# Text provided
Blueprint references to level Actors are lost when streaming out and back in the level

Answers.Archive · September 11, 2018, 8:54pm

Hello, sorry for late response. I’ve made a workaround, but now we probably have the problem with the same nature.

And I don’t think I have access to your vcs, could you upload a patch withyour fix?
Thanks.

PS We are not using Compile Manager in our version, that’s the reason why it still actual for me.

Answers.Archive · September 11, 2018, 8:54pm

Attached a diff generated from the shelved change. This was made against the latest code in Dev-Networking.

Answers.Archive · September 11, 2018, 8:54pm

Thanks for the patcth. It works.
But after applying the patch we’ve faced very strange crash

callstack lines can be a little bit different, so I will show a code after a callstack:

CallStack - OTWD!FDebug::AssertFailed() [c:\jenkins\workspace\otwd-win\ue4\engine\source\runtime\core\private\misc\assertionmacros.cpp:414]
OTWD!UActorChannel::CleanupReplicators() [c:\jenkins\workspace\otwd-win\ue4\engine\source\runtime\engine\private\datachannel.cpp:1567]
OTWD!UNetDriver::Shutdown() [c:\jenkins\workspace\otwd-win\ue4\engine\source\runtime\engine\private\networkdriver.cpp:1167]
OTWD!DestroyNamedNetDriver_Local() [c:\jenkins\workspace\otwd-win\ue4\engine\source\runtime\engine\private\unrealengine.cpp:9399]
OTWD!UEngine::ShutdownWorldNetDriver() [c:\jenkins\workspace\otwd-win\ue4\engine\source\runtime\engine\private\unrealengine.cpp:9231]
OTWD!UEngine::LoadMap() [c:\jenkins\workspace\otwd-win\ue4\engine\source\runtime\engine\private\unrealengine.cpp:10352]
OTWD!UEngine::Browse() [c:\jenkins\workspace\otwd-win\ue4\engine\source\runtime\engine\private\unrealengine.cpp:9971]
OTWD!UEngine::TickWorldTravel() [c:\jenkins\workspace\otwd-win\ue4\engine\source\runtime\engine\private\unrealengine.cpp:10189]
OTWD!UGameEngine::Tick() [c:\jenkins\workspace\otwd-win\ue4\engine\source\runtime\engine\private\gameengine.cpp:1211]
OTWD!FEngineLoop::Tick() [c:\jenkins\workspace\otwd-win\ue4\engine\source\runtime\launch\private\launchengineloop.cpp:3301]
OTWD!GuardedMain() [c:\jenkins\workspace\otwd-win\ue4\engine\source\runtime\launch\private\launch.cpp:166]
OTWD!GuardedMainWrapper() [c:\jenkins\workspace\otwd-win\ue4\engine\source\runtime\launch\private\windows\launchwindows.cpp:134]
OTWD!WinMain() [c:\jenkins\workspace\otwd-win\ue4\engine\source\runtime\launch\private\windows\launchwindows.cpp:210]
OTWD!__scrt_common_main_seh() [f:\dd\vctools\crt\vcstartup\src\startup\exe_common.inl:253]
kernel32
ntdll

Crash callstack leads to line with for iterator:

oid UActorChannel::CleanupReplicators( const bool bKeepReplicators )

# Data excerpt
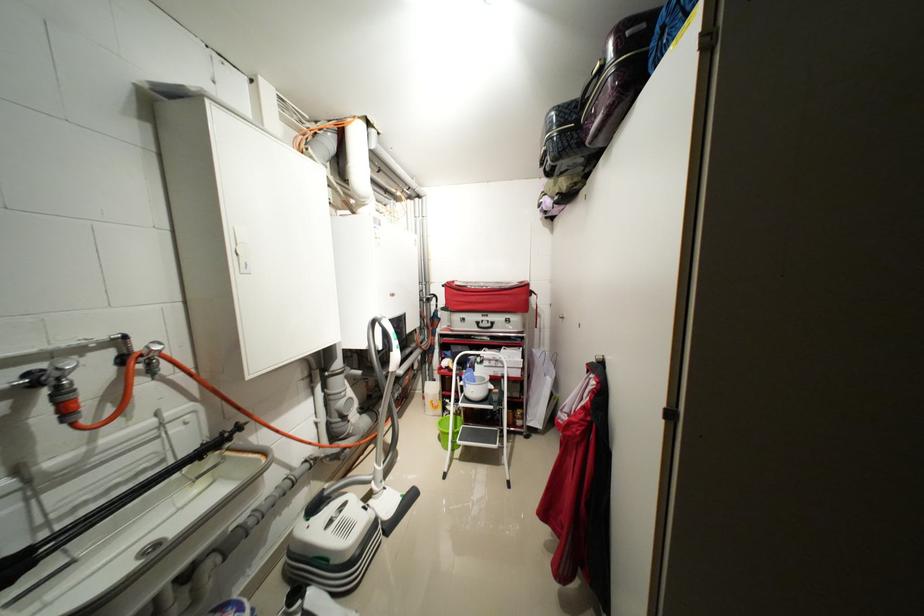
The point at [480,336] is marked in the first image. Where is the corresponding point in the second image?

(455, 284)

# Exercise tasks
A – Translate this sentence from the forum thread into Spanish: "This was made against the latest code in Dev-Networking."
B – From the forum thread, extract the passage from "Hello, sorry for" to "code in Dev-Networking.", copying it word for word.
Work only from the forum thread, not from the material.

# Answers to the tasks
A – Esto se hizo sobre el código más reciente de Dev-Networking.

B –
Hello, sorry for late response. I’ve made a workaround, but now we probably have the problem with the same nature.

And I don’t think I have access to your vcs, could you upload a patch withyour fix?
Thanks.

PS We are not using Compile Manager in our version, that’s the reason why it still actual for me.

Answers.Archive · September 11, 2018, 8:54pm

Attached a diff generated from the shelved change. This was made against the latest code in Dev-Networking.